DONNÉES FOURNIES:
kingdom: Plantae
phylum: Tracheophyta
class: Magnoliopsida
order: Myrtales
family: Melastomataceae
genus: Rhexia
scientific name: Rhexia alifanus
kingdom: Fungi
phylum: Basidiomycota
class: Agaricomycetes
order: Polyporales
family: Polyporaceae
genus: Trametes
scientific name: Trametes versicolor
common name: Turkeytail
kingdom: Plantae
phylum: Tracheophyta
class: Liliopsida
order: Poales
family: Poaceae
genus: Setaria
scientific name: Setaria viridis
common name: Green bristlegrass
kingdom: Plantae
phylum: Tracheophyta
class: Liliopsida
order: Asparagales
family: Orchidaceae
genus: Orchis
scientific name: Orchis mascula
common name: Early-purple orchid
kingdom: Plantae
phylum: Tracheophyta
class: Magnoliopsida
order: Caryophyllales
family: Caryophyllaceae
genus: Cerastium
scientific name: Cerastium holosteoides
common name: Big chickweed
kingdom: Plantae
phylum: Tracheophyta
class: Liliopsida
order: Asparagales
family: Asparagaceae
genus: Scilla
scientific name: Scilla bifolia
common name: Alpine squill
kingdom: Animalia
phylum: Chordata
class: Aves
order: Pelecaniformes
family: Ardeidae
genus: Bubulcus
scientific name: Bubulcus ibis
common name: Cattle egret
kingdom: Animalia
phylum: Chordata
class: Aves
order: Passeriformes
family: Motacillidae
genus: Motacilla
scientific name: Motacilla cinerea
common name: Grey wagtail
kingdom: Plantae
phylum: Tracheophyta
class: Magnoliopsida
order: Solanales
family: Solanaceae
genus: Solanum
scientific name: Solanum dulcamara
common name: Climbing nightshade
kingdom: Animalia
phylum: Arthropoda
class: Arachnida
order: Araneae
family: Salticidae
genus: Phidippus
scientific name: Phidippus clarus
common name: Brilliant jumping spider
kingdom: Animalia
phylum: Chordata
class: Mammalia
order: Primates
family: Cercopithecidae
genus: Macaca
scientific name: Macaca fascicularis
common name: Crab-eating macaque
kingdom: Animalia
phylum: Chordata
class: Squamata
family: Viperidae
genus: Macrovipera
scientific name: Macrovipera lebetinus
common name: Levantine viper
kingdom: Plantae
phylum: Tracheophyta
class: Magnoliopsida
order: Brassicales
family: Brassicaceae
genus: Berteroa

OBJECTIF: Repérez dans les enregistrements toutes les lignes qui contiennent le mot « order » et recopiez-les.

RÉSULTAT:
order: Myrtales
order: Polyporales
order: Poales
order: Asparagales
order: Caryophyllales
order: Asparagales
order: Pelecaniformes
order: Passeriformes
order: Solanales
order: Araneae
order: Primates
order: Brassicales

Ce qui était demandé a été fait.